I think of it as being the editor of a brilliant but alien intelligence. The AI is the brilliant writer who's never left their room. They've read everything, they can connect ideas in ways you never could, they can generate options faster than you can read them. But they don't know what it's like to present to a hostile board, to navigate office politics, to recognize when a technically correct solution will create more problems than it solves.
Your taste—your embodied, experienced, composted understanding of how the world actually works—becomes the bridge between artificial intelligence and useful outcomes. You're not competing with the model. You're providing what it cannot: the wisdom that comes from consequences, from skin in the game, from having been wrong before and learned from it.
The new shape of work
We're moving into a world where insisting on quality, on usefulness, on contextual appropriateness becomes the job itself. Where having strong opinions rooted in experience becomes more valuable than the ability to execute tasks. Where taste—that ineffable sense of what's right and what's not—becomes the skill that matters most.

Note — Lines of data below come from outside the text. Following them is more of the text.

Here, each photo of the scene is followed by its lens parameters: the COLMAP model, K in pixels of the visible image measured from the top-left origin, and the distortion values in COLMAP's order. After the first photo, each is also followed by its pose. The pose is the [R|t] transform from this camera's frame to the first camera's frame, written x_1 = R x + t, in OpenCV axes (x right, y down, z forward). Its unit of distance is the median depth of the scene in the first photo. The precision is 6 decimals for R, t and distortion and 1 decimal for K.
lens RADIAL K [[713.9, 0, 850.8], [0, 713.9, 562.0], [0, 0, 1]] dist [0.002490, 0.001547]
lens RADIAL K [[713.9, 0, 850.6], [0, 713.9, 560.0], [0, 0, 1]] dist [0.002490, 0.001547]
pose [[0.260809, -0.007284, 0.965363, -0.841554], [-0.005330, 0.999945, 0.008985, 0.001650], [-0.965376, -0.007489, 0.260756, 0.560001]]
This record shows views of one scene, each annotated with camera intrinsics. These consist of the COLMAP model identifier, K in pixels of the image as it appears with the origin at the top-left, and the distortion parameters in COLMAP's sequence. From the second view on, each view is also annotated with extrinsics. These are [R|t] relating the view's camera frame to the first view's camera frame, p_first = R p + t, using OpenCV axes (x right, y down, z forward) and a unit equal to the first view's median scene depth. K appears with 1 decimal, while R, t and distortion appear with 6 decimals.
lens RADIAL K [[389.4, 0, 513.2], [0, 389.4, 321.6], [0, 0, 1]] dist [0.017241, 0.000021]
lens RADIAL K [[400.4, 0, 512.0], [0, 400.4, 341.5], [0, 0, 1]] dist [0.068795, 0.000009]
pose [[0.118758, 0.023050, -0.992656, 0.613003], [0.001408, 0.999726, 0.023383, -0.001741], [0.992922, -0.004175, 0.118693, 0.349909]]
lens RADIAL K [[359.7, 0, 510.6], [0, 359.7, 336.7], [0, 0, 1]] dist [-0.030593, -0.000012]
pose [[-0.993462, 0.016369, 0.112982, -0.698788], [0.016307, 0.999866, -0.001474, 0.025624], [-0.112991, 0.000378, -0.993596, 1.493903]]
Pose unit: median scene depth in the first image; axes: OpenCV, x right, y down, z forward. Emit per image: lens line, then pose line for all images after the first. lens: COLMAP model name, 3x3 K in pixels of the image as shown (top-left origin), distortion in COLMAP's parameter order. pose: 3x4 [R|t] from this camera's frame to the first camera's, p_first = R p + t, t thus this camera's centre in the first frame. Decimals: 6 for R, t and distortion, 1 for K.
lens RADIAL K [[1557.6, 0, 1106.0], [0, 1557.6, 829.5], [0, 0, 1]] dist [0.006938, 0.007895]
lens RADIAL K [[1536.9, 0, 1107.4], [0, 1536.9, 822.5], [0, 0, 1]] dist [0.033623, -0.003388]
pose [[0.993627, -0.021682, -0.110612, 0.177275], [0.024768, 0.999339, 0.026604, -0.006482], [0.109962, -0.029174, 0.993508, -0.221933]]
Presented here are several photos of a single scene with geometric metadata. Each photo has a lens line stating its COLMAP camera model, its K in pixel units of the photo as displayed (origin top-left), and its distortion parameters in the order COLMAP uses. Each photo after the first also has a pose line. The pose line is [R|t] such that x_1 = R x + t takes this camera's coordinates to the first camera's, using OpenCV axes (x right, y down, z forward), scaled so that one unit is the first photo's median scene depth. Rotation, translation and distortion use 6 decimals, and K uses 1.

This changes everything about how we think about work. The old model was: learn skills, execute tasks, produce output. The new model is: develop taste, guide intelligence, ensure quality. It's a shift from being the person who does the work to being the person who knows what work should be done and whether it's good enough.
Some people find this depressing. They liked being the person who could execute, who could produce, who could make things happen through sheer effort. But I find it liberating. We're being freed from the mechanical parts of knowledge work to focus on what humans have always been best at: making judgments based on incomplete information, understanding context and consequences, knowing when something feels off even if we can't fully explain why.
The practical reality is that we're all going to become editors. Not in the narrow sense of fixing grammar, but in the broader sense of knowing what's good, what's useful, what's appropriate for the situation. We're going to spend less time generating first drafts and more time recognizing when a draft serves its purpose. Less time creating spreadsheets and more time knowing which numbers actually matter.
So cultivate your taste. Trust your gut when something feels off. Don't be afraid to push back on technically correct but contextually wrong outputs. Be specific in your feedback—not "make it better" but "this section is too abstract" or "you're missing the political dynamics here." And remember that being a flexible tool user means adapting not just to new tools, but to new ways of creating value with those tools.
The models will keep getting smarter. Make sure your taste keeps getting sharper. Because in the end, that's what remains uniquely human: the ability to know what matters, what works, and what's worth doing in the first place. A surprising amount of the rest is becoming…just computation.